刘东的身体被这力道拽得往车门处滑了半尺,屁股都已经悬空。
他左手死死抠住后排座椅的靠背,右手把身上的死狗推到一边。
他能感觉到自己的脚骨在狗嘴里咯吱作响,能感觉到韧带快被撕裂的剧痛,能感觉到血已经把整只皮鞋灌满了。
刘东强撑着身子坐起来,脚踝传来一阵撕裂般的剧痛——那畜生又开始甩头了,像条疯了的鲨鱼,要把咬住的东西撕下来。
“艹你妈的——”
刘东把枪管抵在自己大腿上扣动了扳机。
“当、当、当”
那条黑贝终于松了口,但不是主动松的——子弹把它的半边颌骨打碎了。
“嗷——”
一声凄厉的惨叫从它喉咙深处挤出来,像婴儿哭又像狼嚎,那声音在风里拖出长长的尾音。
它的嘴终于张开了,刘东的脚从它牙齿间脱出来的瞬间,他感觉到一阵火辣辣的撕裂感——皮鞋被生生拽走了。
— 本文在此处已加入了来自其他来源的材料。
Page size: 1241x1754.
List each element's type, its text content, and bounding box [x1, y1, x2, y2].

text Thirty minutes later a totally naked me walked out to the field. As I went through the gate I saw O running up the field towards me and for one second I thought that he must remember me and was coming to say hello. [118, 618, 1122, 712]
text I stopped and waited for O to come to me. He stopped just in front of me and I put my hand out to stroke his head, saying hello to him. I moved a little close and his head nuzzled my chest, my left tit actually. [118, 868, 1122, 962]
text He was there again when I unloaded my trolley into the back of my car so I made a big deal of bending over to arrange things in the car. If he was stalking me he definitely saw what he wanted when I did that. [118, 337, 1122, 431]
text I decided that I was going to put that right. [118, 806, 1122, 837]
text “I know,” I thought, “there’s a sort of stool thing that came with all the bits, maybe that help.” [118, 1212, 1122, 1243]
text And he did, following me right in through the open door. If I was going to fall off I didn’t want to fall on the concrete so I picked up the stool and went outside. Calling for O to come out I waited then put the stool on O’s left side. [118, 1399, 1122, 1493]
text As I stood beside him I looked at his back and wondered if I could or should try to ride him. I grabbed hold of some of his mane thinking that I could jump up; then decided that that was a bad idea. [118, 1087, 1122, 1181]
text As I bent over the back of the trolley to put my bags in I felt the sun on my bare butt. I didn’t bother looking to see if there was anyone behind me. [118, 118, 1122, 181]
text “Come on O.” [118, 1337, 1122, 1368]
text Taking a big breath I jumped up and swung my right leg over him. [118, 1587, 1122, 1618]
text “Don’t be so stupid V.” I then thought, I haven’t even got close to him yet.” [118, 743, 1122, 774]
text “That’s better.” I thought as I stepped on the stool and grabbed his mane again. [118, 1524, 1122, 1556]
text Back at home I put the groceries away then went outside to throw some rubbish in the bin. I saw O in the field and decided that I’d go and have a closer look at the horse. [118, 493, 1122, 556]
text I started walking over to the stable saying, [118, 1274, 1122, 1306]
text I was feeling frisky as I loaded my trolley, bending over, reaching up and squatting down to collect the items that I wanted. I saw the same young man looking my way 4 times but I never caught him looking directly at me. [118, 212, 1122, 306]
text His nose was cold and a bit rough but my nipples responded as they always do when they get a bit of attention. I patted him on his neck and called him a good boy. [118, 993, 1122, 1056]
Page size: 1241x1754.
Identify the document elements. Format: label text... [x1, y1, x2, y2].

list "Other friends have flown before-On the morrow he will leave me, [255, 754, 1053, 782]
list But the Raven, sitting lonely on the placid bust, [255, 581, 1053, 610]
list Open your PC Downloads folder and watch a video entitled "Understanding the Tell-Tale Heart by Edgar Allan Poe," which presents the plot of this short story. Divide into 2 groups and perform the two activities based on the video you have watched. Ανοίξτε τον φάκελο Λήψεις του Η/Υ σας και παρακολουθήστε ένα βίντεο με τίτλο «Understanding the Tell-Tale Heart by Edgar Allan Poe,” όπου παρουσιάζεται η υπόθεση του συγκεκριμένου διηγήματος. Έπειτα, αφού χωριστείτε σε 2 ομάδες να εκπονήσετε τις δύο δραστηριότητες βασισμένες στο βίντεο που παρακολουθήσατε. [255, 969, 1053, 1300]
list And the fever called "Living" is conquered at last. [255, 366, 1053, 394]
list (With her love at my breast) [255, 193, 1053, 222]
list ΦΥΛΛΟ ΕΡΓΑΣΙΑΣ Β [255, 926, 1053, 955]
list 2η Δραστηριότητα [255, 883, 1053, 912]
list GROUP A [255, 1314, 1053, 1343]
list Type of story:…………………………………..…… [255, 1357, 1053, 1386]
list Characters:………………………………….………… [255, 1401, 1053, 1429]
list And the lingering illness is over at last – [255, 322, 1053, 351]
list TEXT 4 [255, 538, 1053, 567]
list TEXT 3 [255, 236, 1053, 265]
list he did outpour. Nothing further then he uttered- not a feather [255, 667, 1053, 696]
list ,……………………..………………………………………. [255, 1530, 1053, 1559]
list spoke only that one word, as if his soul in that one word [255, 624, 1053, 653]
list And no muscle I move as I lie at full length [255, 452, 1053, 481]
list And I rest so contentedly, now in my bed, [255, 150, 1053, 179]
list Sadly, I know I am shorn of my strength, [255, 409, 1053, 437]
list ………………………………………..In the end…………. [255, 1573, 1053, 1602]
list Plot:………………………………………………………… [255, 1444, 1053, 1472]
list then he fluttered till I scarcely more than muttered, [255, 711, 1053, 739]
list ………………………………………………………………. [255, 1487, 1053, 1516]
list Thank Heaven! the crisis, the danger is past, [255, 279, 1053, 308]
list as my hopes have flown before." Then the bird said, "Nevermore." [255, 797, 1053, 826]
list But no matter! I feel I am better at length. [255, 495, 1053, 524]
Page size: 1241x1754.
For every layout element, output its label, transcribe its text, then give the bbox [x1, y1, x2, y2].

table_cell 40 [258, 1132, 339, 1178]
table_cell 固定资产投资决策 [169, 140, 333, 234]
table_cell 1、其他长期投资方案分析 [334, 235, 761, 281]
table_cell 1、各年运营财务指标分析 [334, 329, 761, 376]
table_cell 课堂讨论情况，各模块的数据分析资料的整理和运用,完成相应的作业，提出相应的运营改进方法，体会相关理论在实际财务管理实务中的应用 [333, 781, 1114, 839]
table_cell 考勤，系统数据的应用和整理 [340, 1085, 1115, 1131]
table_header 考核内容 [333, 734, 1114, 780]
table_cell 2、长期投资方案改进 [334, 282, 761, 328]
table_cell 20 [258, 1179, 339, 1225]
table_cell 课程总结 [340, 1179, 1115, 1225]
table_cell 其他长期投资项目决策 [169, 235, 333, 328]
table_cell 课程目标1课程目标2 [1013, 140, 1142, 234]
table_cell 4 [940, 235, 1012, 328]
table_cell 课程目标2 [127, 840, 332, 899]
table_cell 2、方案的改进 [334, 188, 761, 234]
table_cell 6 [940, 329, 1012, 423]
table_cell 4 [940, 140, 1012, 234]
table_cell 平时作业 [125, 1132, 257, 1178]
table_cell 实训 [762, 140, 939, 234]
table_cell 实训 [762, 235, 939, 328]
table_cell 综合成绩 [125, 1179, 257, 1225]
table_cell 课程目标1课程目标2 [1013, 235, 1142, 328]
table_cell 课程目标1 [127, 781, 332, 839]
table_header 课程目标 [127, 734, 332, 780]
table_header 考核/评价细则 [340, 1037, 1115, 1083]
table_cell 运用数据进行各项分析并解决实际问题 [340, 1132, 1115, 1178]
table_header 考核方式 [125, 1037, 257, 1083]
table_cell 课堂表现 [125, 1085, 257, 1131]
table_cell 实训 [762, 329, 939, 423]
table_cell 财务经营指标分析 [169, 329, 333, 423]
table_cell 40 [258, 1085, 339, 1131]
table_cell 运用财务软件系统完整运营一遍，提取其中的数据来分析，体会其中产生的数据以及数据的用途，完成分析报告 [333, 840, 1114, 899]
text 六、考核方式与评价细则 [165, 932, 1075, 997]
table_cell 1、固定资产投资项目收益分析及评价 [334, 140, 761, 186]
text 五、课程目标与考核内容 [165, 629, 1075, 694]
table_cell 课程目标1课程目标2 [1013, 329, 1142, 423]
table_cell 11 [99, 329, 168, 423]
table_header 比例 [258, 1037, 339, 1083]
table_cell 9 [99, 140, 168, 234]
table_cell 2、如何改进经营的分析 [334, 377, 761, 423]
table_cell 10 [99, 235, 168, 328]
那条狗摔在公路上,打了七八个滚,嘴里还叼着那只变形的皮鞋,血和涎水甩出一道弧线。但它没死透,四条腿在路边抽搐着想站起来,站到一半又栽下去。
还没等刘东看第二眼。
“刘东——抓稳了!!!”
雅婷的声音从前座炸开,把他的思绪一下拽了回来。
他两手死死抠住前排座椅的靠背一使劲,整个身子终于钻到了车里,他抬头往前看——
前面二十米外,几辆自行车横在路中间,旁边还摞着两辆,几个穿黑衣的克格勃正从路边往路障后面躲,其中一个已经举起了枪。
这是封锁路口的克格勃通过对讲机接到命令,时间太急只能把路边的自行车拽了几辆横在路上,没想到车子来的这么快。